Ten-year bonds will be on offer on Wednesday in order to raise a total of €750 million for the government to spend.

This bond issue represents the first substantial test for the government since it left the bailout programme cleanly, claiming it needs no financial underpinning.

In the last such bond operation, launched on 23 April before the Troika left town in early May, the IGCP (Agência de Gestão da Tesouraria e da Dívida Pública) which manages Portugal’s public debt, placed €750 million in ten year bonds at the lowest interest rates since 2005, amid jubilation from the ruling coalition.

Interest rates on Portugal's two-year and ten-year bonds fell last week to reach all time lows in the secondary market and firm direction from the European Central Bank has paved the way for a good sale of bonds ths coming week.

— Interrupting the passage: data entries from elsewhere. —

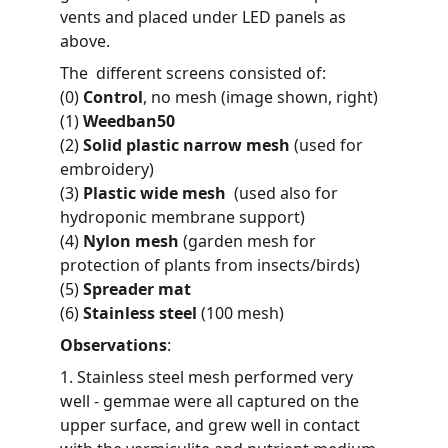
vents and placed under LED panels as 
above.
The  different screens consisted of:
(0) 
Control
, no mesh (image shown, right)
(1) 
Weedban50
(2) 
Solid plastic narrow mesh
 (used for 
embroidery)
(3) 
Plastic wide mesh 
 (used also for 
hydroponic membrane support)
(4) 
Nylon mesh
 (garden mesh for 
protection of plants from insects/birds)
(5) 
Spreader mat
(6) 
Stainless steel
 (100 mesh)
Observations
:
1. Stainless steel mesh performed very 
well - gemmae were all captured on the 
upper surface, and grew well in contact 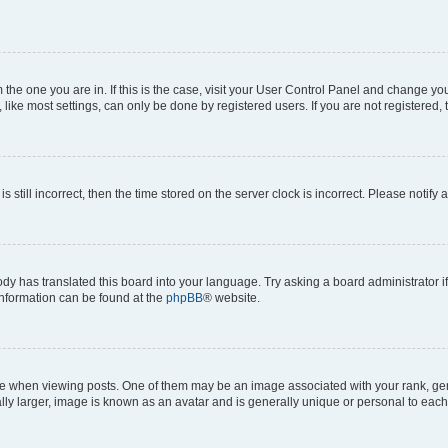
om the one you are in. If this is the case, visit your User Control Panel and change y
ike most settings, can only be done by registered users. If you are not registered, t
s still incorrect, then the time stored on the server clock is incorrect. Please notify 
ody has translated this board into your language. Try asking a board administrator i
 information can be found at the
phpBB
® website.
hen viewing posts. One of them may be an image associated with your rank, genera
ly larger, image is known as an avatar and is generally unique or personal to each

The Troika still is deeply involved in Portugal’s economy - its three institutional members being the country’s largest lenders – and is holding on to €3.5 billion final payment payable under the terms of the original bailout. This is due to the rejection by the Constitutional Court of three out of four key cost saving measures in Prime Minister Pedro Passos Coelho’s 2014 Budget which has left an embarassing funding gap of around €600 million.

Another plus point for Wednesday’s bond sale is the improvement in ratings from the major agencies, although this is from 'junk' to the status of a ‘speculative investment.’